I am thinking about what it means “to help.” Help who? To do what? I believe my friend was suggesting that they would like “helping” in this case to look like de-escalation and the retreating of ICE agents from our streets. But what if whistleblowers and videographers are helping to accomplish something else?
There is wisdom in the Serenity Prayer: God, grant me the serenity to accept the things I cannot change, the courage to change the things I can, and the wisdom to know the difference. What can we change? I am a lifelong activist and am struggling deeply with this question. I am not alone here. So much of what we see in the news, in our backyards, in our exchanges with our neighbors is unacceptable. So where does that leave us?
Perhaps the wisdom is incomplete. Perhaps there should be another clause: God grant me the foresight to pay attention.
Growing up, I was never comfortable putting excessive emphasis in Judaism on the Holocaust. For many people I knew, the Holocaust was woven into their Jewish identity. But not mine. I did not want “Jewish” and “victim” in the same sentence. I wanted a Jewish identity about flourishing, thriving, and succeeding. I grew up in the late seventies and early eighties, a time of relative peace for Jews. It was a luxury to hold the Holocaust as history and not as core to what it meant to be a Jew.
For a while now, but especially since October 7, 2023, I have wondered about human resiliency, and particularly about Jewish resiliency. I began looking to Holocaust wisdom for inspiration. Viktor Frankl came to mind. He taught us to look at the sunset in the camps and find morsels of joy in a sea of pain. I found my way to Rabbi Kalonymus Kalman Shapira, the Warsaw Ghetto Rebbe. He was a Hassidic master poised to change the Jewish world until global events dictated a different path for his life. He faced profound, unrecoverable personal losses in the sea of communal devastation in Poland. And yet, he insisted on being joyous at holiday celebrations, he inspired his followers to maintain a deep spiritual life, and he taught to always do favors or commit acts of kindness for others.
While this man’s ability to keep and inspire a deep spiritual life cleaving to God, even amidst the horrors of the Holocaust, was remarkable, what is also remarkable is how we know about him at all.
Rabbi Shapira kept a journal.
But Emanuel Ringelblum made sure that journal survived.
Emanuel Ringelblum was an historian, a social worker, and a Jew and so he was forced into the Warsaw Ghetto. There he knew keenly that there was an obligation to witness, to record, and to preserve everything he could about what was happening in the world around him. Because the events were so unbelievable, he knew someone needed to hold it all. And he stepped into that role. Ringelblum led a group of people to help record and preserve. They secretly met on Shabbat afternoons and therefore referred to themselves as Oyneg Shabbas. This group of people managed to hide troves of documents, eyewitness accounts, memorabilia, and records.
Including the journal of one Rabbi Kalonymus Kalman Shapira.
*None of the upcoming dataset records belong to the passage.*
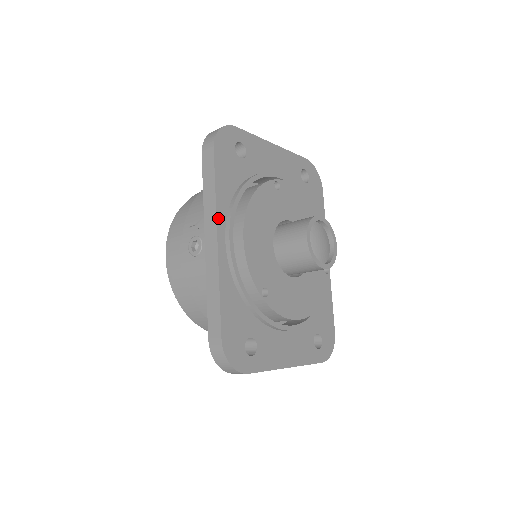
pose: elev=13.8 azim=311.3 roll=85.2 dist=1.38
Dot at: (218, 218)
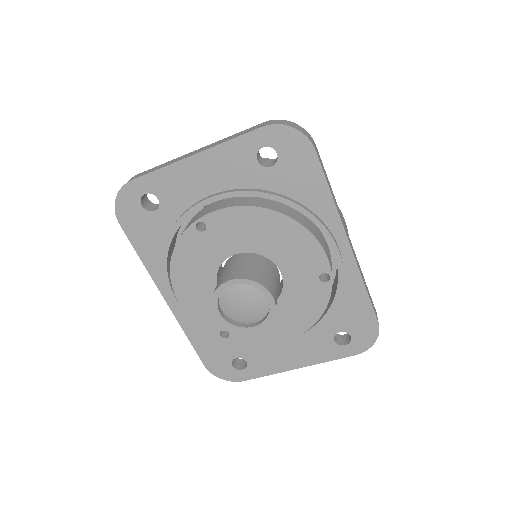
Dot at: (157, 283)
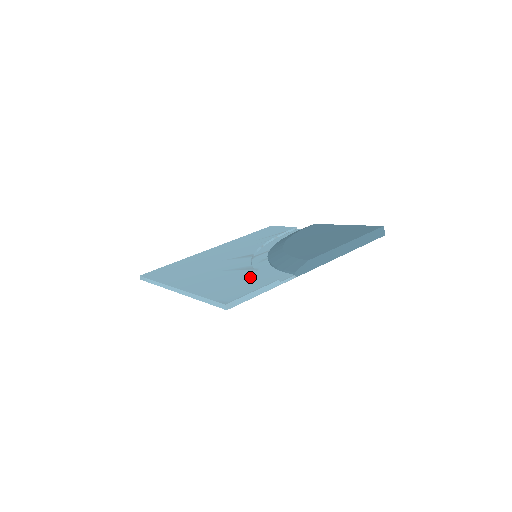
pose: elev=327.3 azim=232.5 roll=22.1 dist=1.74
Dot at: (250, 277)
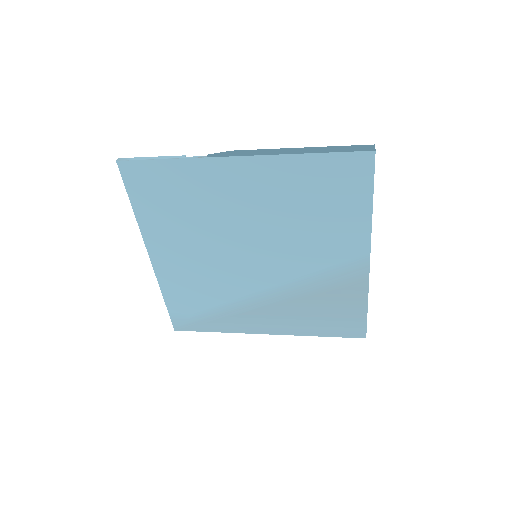
Dot at: occluded
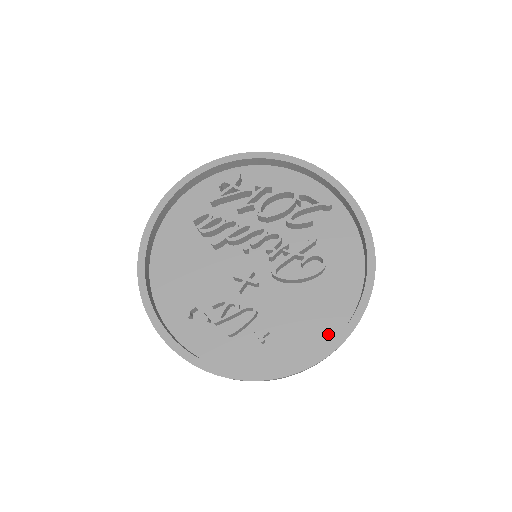
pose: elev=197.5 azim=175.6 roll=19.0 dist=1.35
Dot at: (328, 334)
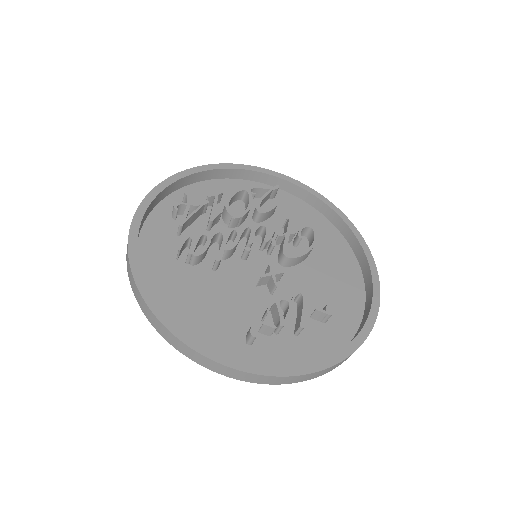
Dot at: (358, 284)
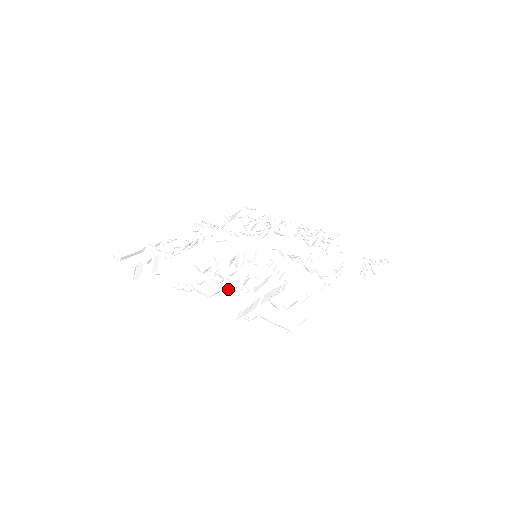
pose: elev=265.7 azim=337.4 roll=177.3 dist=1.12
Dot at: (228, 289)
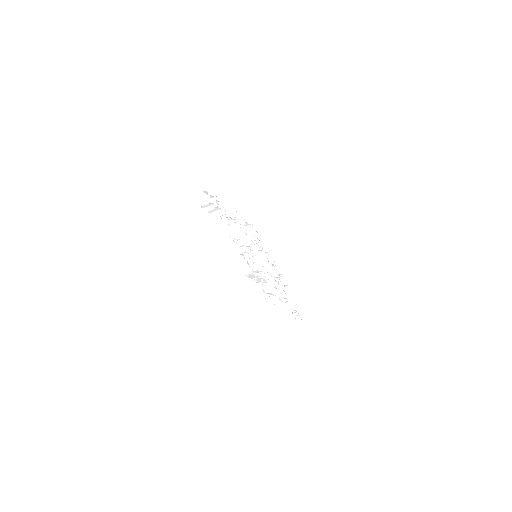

In a time of deep unrest, in a time when the problems are so big I don’t feel I can do anything, we can do this. We can watch and record. We can hold knowing as a value and insist on it.
If you open up the Torah and roll to where the Shema is located (Deuteronomy 6:4), you will find it immediately because the text stands out. The last letter of the first word of the Shema and the last letter of the last word of the Shema are both enlarged. Ayin and daled. Those letters together spell two powerful words. Ayin-daled spells the word “eid,” which means witness. And daled-ayin spells the word “da,” which means to know. The Shema itself tells us to listen and to pay attention. To remember that God is one and we are one. It is the essential Jewish prayer. We say it five times a day. It was on the lips of those throughout history who have died for being Jews. Our central prayer, forward and backwards, is bookended by these concepts. To be a Jew means we must bear witness. We must never look away. We must demand of ourselves to be knowledgeable about what is happening in our world, what is and what is not true or real.
God grant me the foresight to pay attention. God grant me the strength to not look away. God grant me clarity to know what is real.
In a world where knowing what to do to help feels so elusive, let us know that bearing witness to what is is the Jewish call. And while witnessing may feel too quiet for the level of devastation we are watching around the globe at this time, bearing witness takes strength and brings power to the possibility of change and of hope.